Answers to Questions
- If after several trials, the cockroach runs directly into the covered side of the maze, the student can claim that their animal's behavior is evidence that learning has occurred. It may be that this is true only with the Y-maze and not the E-maze. If the cockroach consistently shows erratic behavior and never demonstrates an awareness of the presence of the darkness and hut in one arm, the student can claim there is no evidence of learning. Almost any answer based on the student's data is acceptable.
- Students can reference the fact that the cockroach went to the shaded side 6 times out of ten. They could claim that after making several mistakes, the cockroach went to the shaded side almost every trial. As evidence of no learning, the student can refer to the fact that the cockroach's pattern of movement was totally unpredictable. Again, almost any reasonable answer is acceptable.
- If the cockroach is able to learn, then it could easily return to dark, moist areas where it can hide from predators and spend the day. It would also be useful in finding rich food supplies and successfully returning to them. If it is unable to learn, perhaps the unpredictable nature of its behavior would be beneficial. It would not be locked into specific food caches or hiding places. More intelligent predators might have difficulty with this type of response.
- Students might decide to run two or three different cockroaches through the Y-maze at different times. If they all respond in a similar fashion with the same relative number of errors, it can be concluded that the animals are equally intelligent. If one of the cockroaches heads to the darkened side with a greater degree of correctness, it could be concluded that animal is smarter. Students could use the same procedure and setup as in the cockroach experiment they just completed. To see if the cockroach is smarter than other animals, students could repeat the same maze experiment using sowbugs or crickets or mealworm beetles. All of these organisms show a definite preference for darkened areas.
- This is a tough question. Just because cockroaches can see blue and yellow, it doesn't mean that they prefer them over other colors. Students could suggest that one arm of the Y-maze have a strip of either yellow or blue paper placed in it. The other arm could be left plain cardboard or covered with a strip of paper some other color with a brightness comparable to the yellow or blue.

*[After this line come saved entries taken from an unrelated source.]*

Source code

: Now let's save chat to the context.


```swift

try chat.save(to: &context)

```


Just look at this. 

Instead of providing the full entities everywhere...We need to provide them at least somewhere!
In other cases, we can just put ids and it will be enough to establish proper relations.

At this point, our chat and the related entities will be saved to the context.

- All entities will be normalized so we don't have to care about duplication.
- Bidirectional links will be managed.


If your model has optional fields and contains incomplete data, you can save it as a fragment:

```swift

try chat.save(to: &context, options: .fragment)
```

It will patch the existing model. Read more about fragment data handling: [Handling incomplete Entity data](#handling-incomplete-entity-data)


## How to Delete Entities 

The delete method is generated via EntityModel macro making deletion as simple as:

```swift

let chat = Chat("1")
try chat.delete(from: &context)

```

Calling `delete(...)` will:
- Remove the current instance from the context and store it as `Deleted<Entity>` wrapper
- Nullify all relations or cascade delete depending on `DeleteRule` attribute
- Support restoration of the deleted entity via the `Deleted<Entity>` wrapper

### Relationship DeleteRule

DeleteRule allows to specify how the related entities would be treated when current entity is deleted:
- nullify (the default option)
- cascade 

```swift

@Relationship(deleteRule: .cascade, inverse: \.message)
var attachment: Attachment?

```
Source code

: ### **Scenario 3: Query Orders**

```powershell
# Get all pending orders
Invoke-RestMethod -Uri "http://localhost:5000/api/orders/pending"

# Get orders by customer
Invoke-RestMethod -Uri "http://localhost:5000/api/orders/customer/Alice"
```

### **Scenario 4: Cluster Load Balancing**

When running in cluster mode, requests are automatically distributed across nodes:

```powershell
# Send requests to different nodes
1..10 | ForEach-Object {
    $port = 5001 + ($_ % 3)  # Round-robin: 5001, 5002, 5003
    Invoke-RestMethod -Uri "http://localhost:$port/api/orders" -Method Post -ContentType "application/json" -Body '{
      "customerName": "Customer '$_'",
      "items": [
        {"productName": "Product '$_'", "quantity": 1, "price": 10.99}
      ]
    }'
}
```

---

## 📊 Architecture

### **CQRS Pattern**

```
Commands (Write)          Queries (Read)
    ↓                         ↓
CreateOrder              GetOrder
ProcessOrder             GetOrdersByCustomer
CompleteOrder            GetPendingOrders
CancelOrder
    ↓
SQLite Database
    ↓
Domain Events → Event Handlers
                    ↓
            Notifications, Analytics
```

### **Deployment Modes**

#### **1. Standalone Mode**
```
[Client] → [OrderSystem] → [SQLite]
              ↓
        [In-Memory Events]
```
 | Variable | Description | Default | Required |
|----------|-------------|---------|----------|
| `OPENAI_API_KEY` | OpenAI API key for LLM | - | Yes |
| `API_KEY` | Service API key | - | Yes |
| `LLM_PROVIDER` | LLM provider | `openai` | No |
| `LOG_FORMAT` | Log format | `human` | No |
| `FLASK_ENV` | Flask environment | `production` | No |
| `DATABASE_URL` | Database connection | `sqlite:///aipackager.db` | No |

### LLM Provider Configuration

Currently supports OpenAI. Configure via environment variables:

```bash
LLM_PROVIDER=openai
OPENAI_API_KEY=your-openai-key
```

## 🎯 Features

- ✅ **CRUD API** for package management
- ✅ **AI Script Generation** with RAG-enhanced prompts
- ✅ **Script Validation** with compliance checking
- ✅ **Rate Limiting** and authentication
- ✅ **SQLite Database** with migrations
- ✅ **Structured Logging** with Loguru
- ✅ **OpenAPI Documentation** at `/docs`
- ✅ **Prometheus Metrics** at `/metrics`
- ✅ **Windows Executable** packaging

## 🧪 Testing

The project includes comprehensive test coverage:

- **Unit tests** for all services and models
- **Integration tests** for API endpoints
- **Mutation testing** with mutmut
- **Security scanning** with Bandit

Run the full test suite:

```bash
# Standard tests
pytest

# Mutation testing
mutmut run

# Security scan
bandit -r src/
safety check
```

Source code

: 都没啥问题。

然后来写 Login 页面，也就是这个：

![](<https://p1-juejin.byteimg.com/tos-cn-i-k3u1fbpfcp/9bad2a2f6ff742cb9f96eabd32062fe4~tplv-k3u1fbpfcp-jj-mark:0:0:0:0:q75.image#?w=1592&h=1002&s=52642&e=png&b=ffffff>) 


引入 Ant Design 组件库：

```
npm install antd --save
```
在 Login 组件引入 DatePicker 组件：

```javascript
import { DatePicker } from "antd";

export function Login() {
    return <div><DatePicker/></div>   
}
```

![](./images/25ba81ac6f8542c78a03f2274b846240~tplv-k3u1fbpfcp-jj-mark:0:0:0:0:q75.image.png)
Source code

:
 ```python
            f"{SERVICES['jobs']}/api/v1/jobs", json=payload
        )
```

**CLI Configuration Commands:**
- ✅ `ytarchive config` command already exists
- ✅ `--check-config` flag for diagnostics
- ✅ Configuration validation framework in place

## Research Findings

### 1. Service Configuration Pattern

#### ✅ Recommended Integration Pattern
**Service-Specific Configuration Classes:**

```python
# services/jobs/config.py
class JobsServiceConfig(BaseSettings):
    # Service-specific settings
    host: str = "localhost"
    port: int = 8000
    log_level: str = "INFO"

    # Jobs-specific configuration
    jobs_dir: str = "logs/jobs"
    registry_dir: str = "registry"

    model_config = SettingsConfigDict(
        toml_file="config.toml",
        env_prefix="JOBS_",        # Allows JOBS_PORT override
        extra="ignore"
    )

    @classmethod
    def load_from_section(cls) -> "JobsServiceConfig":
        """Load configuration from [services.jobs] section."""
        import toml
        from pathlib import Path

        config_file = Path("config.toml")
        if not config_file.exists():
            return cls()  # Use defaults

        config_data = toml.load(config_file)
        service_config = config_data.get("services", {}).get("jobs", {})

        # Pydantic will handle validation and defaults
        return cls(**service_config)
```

Tracings could be made to determine if the cockroach went to one arm of the maze more than any other color, students could conclude that the animals can see the difference in the color. Does this mean they prefer it? If they go to the other arm more often, this might be an indication that they can see the difference in the two colors and are more attracted to the other one.
- An interesting extension would be to see how long the cockroach remembers which arm of the maze is darkened and contains the roach hut. After running the trials, doing the tracings, and determining that the cockroach now knows which way to travel, a period of time selected by the team should be allowed to elapse. The cockroach can then be reintroduced into the maze and students can then observe, do tracings, and decide if there has been a retention of information. Varying lengths of time can be used.
- The orientation of the maze in relation to light can be changed. Students can then decide if cockroaches use the angle of the sun's rays to successfully navigate.
- Invite an animal behavior specialist to talk to the class about animal senses and learning.
- Bell, W.J. and K.G. Adiyodi, editors. (1982). The American Cockroach, Chapman and Hall, London.
- Cornwall, P.B. (1968). The Cockroach, Volume I, Hutchinson & Company, Ltd., London.
- Guthrie, D.M. and A.R. Tindall (1968). The Biology of the Cockroach, Edward Arnold (publishers) Ltd., London.
- Kelly, J.P. (1994). "Starring the Cockroach Kid". Ohio Magazine, May, 18-21.
- Rau, P. (1940). The Life History of the American Cockroach, Periplametaamericana Linn. (orthop.: Blattidae). Ent. News, 51.